Gelelim neden şişmanlayıp hastalandığımıza? Yukarda yazdım, atalarımız aşırı kilolu değildi ve bugün dünyamızda yaygın olan hastalıklardan hiçbirine de yakalanmıyorlardı. Kitabımızın yazarına göre, avcı-toplayıcı olarak yaşamayı bırakıp çiftçilik yapmaya, yani yiyeceğini toplamak ya da avlanmak yerine yetiştirmeye başlar başlamaz kilo alıp, hastalıklara yakalanır olmuşuz.
Yazarın bir diğer tesbiti de çok ilginç, bugün bizi tehdit eden, obezite, 2. Tip şeker, tansiyon, kalp rahatsızlıkları, Alzheimer gibi hastalıklar medeniyet hastalıkları ve atalarımız bu hastalıklarla hiç tanışmadılar. Yazdığım tip hastalıkların kökeninin insan metabolizmasıyla ilgili problem ve iltihaplanmalara dayandığını iddia eden De Vany, bedenlerimizin modern hayatta sağlıklı yaşayamadığını yazmış. Aslında haksız da değil! Masabaşı işlerin getirdiği hareketsizlik, alkolde, ilaçlarda, yiyeceklerde aşırıya kaçılması, hayatın bir parçası.

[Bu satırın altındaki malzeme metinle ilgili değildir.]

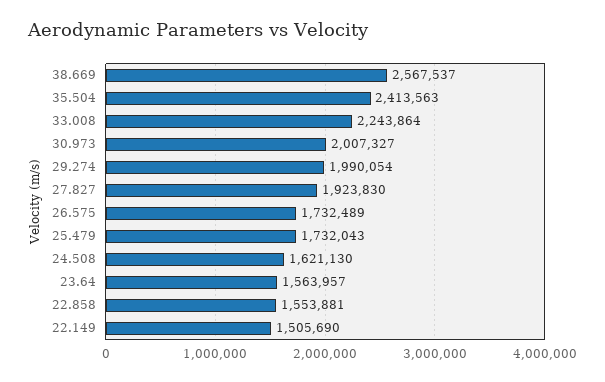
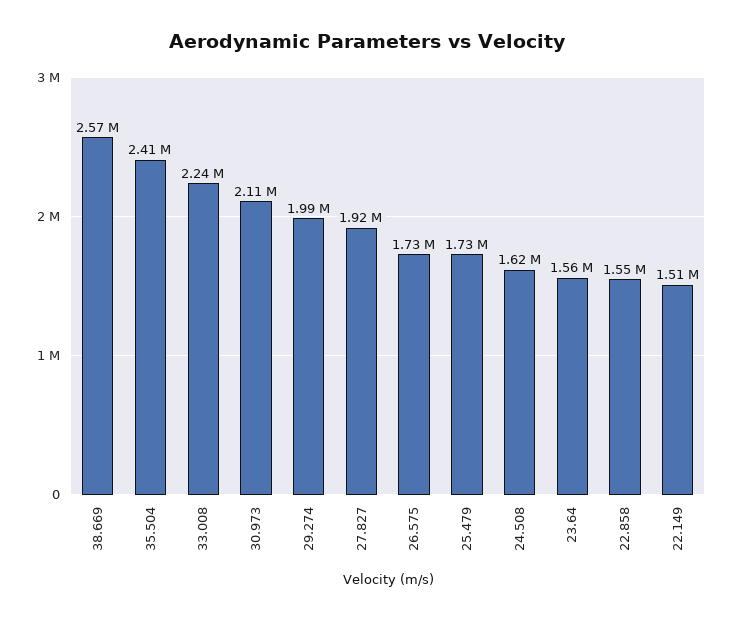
  {
    "38.669": 2567537,
    "35.504": 2413563,
    "33.008": 2243864,
-   "30.973": 2007327,
+   "30.973": 2110000,
    "29.274": 1990054,
    "27.827": 1923830,
    "26.575": 1732489,
    "25.479": 1732043,
    "24.508": 1621130,
    "23.64": 1563957,
    "22.858": 1553881,
    "22.149": 1505690
  }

Atalarımıza göre biz çok daha fazla kronik stres yaşıyoruz. Onların yaşadığı stres keskin ve aralıklıydı. Nitekim kronik olarak yaşadığımız stres, birçok hastalığın da kaynağı. Hatta, zenginlik, malk mülk bile hiç bitmeyen stresi azaltmıyor, aksine artırıyor.
Bu kitabı okuyuncaya kadar, 40.000 yıl önce yaşayan atalarımın benimle tamamen aynı özellikleri taşıdığını bilmiyordum. Üstelik, bugün bizi tehdit eden hastalıklarla da hiç tanışmadığının farkında değildim. Ya, stres yüzünden bedenimize musallat ettiğimiz onca hastalığa ne demeli?
Evet, kitap gayet güzel tercüme edilmiş, gayet sürekleyici bir diller yazılmış, elinizden bırakmak istemiyorsunuz. Ben buraya, ilk 16 sayfanın özetini yazdım. Daha fazlası için kitabı almanızı tavsiye ederim.